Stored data

▬▬▬

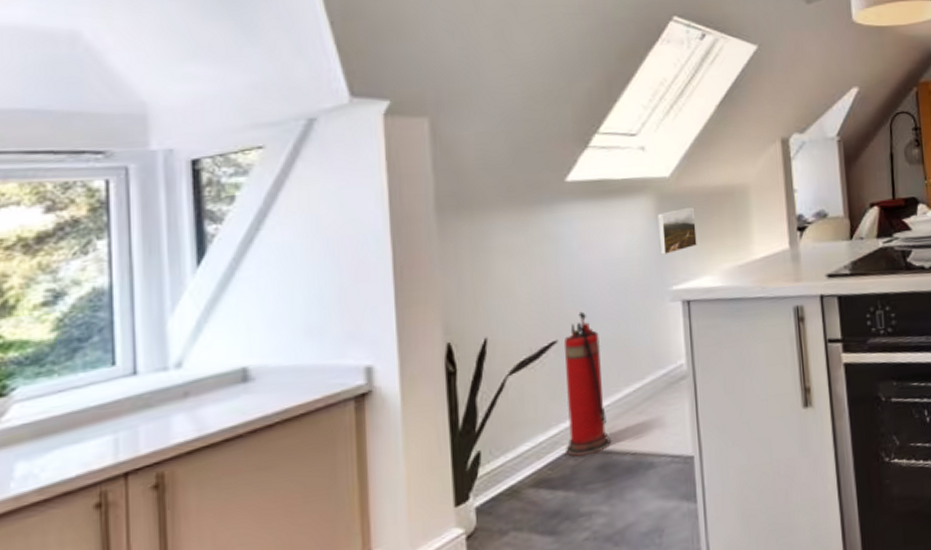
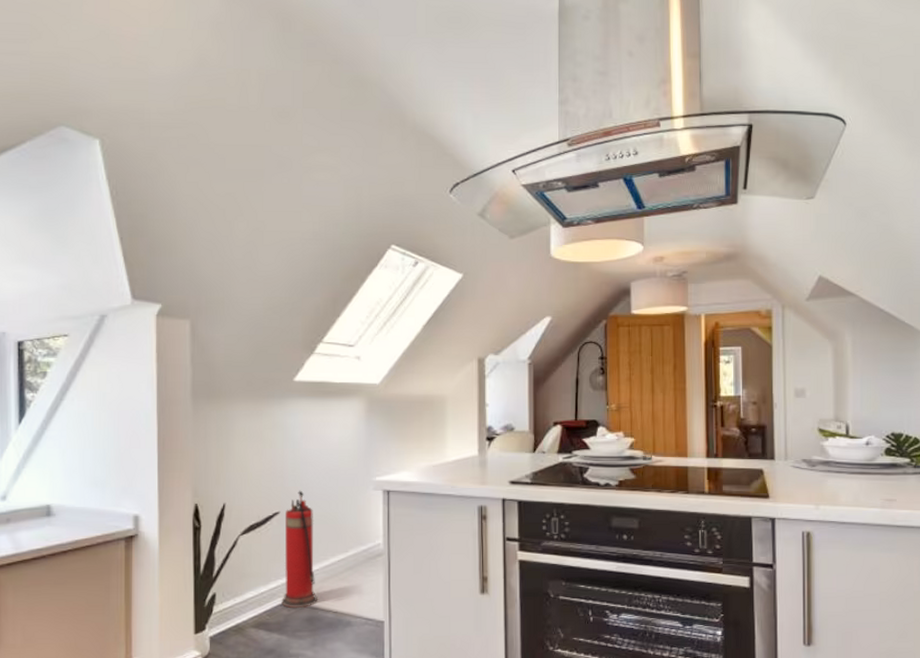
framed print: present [657,207,697,255] -> none [367,412,399,450]

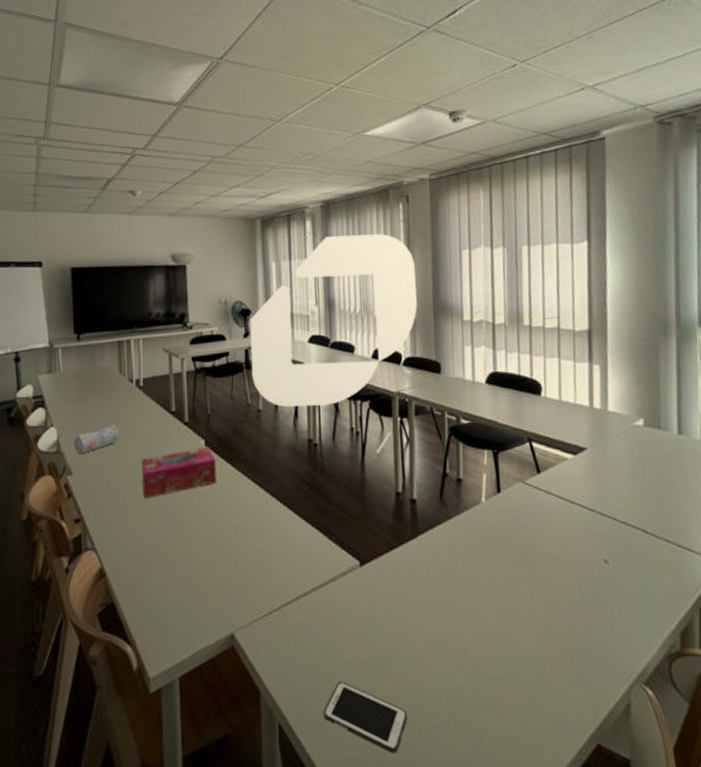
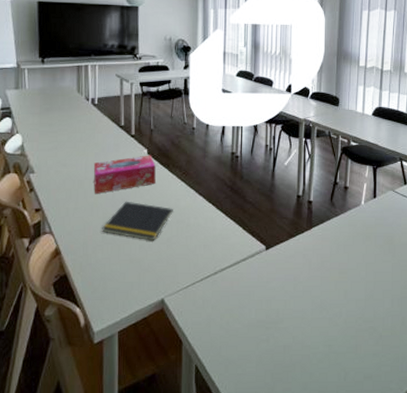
pencil case: present [74,424,119,455] -> none [36,133,75,157]
notepad: none [154,506,241,557] -> present [102,201,174,241]
cell phone: present [324,681,407,754] -> none [231,334,293,385]

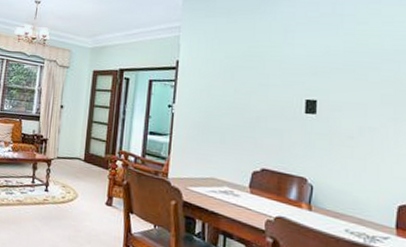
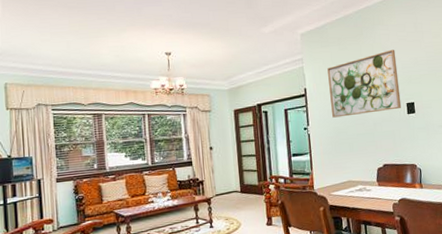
wall art: none [205,31,301,105] -> present [327,49,402,118]

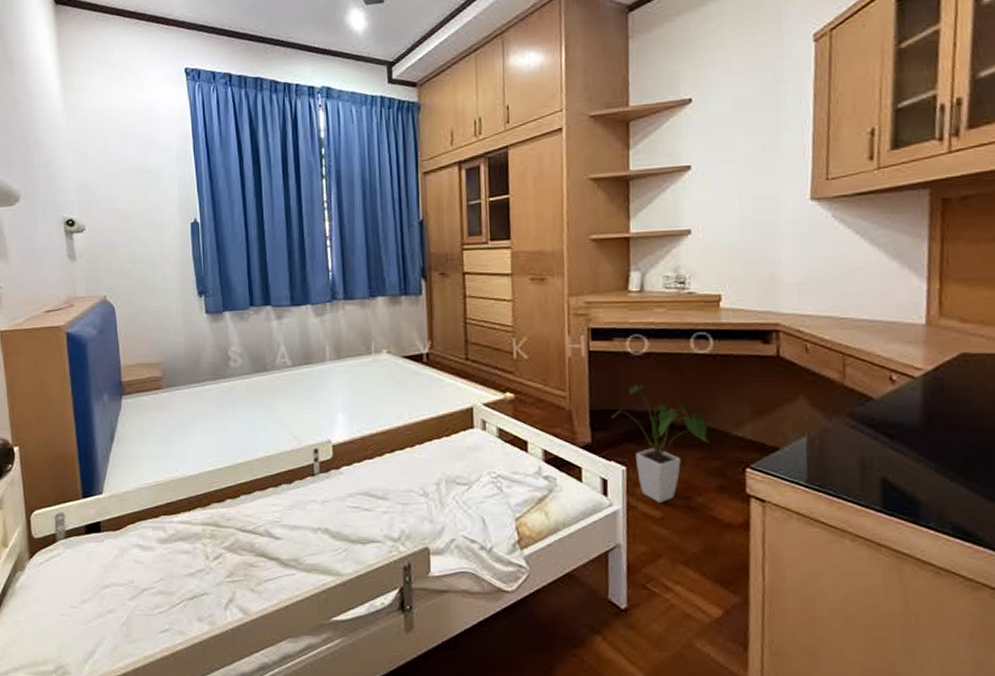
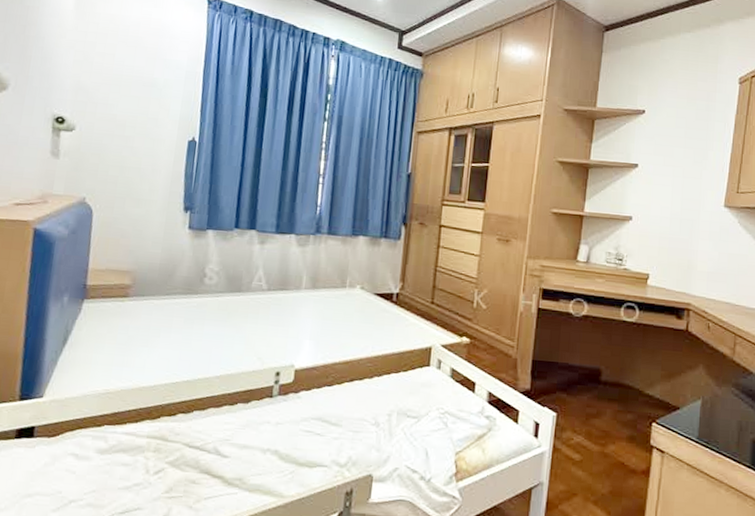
house plant: present [610,385,709,503] -> none [549,342,626,448]

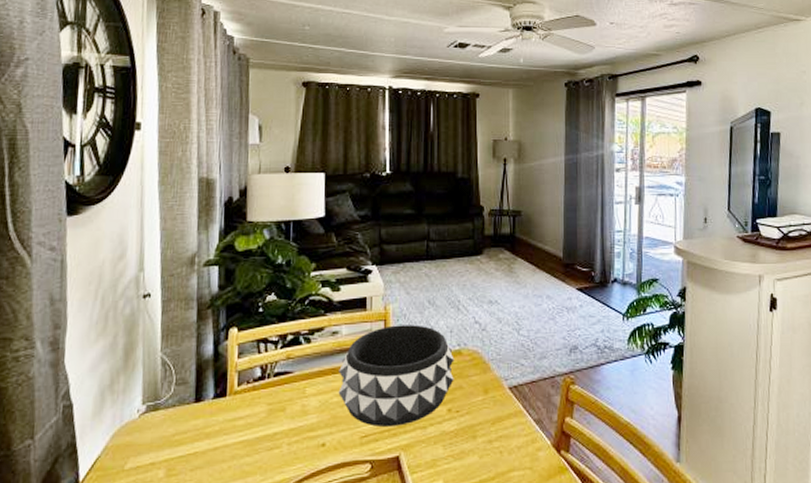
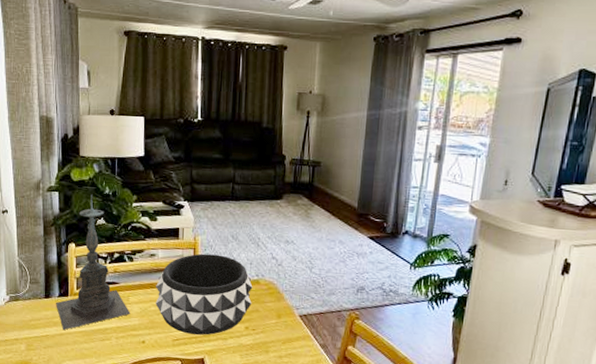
candle holder: none [209,265,307,443] -> present [56,194,131,331]

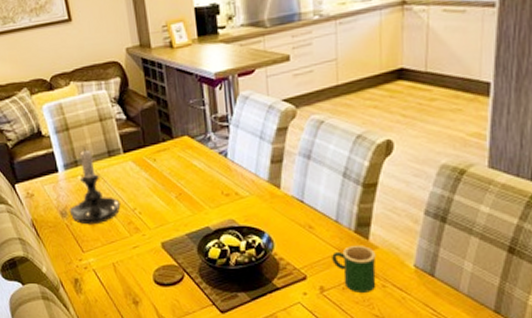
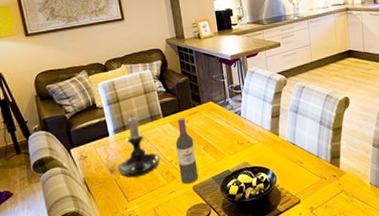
wine bottle: none [139,155,169,239] -> present [175,118,199,184]
mug: present [332,246,377,293] -> none [317,172,347,208]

▬▬▬

**EXERCISE DETAILS**
After dropping the pictures, reproduce exactly the lines from the first line of the entries through the line containing "house plant: present", both included.

**RESULT FOR THIS EXERCISE**
framed print: present [657,207,697,255] -> none [367,412,399,450]

pencil case: present [74,424,119,455] -> none [36,133,75,157]
notepad: none [154,506,241,557] -> present [102,201,174,241]
cell phone: present [324,681,407,754] -> none [231,334,293,385]

wall art: none [205,31,301,105] -> present [327,49,402,118]

house plant: present [610,385,709,503] -> none [549,342,626,448]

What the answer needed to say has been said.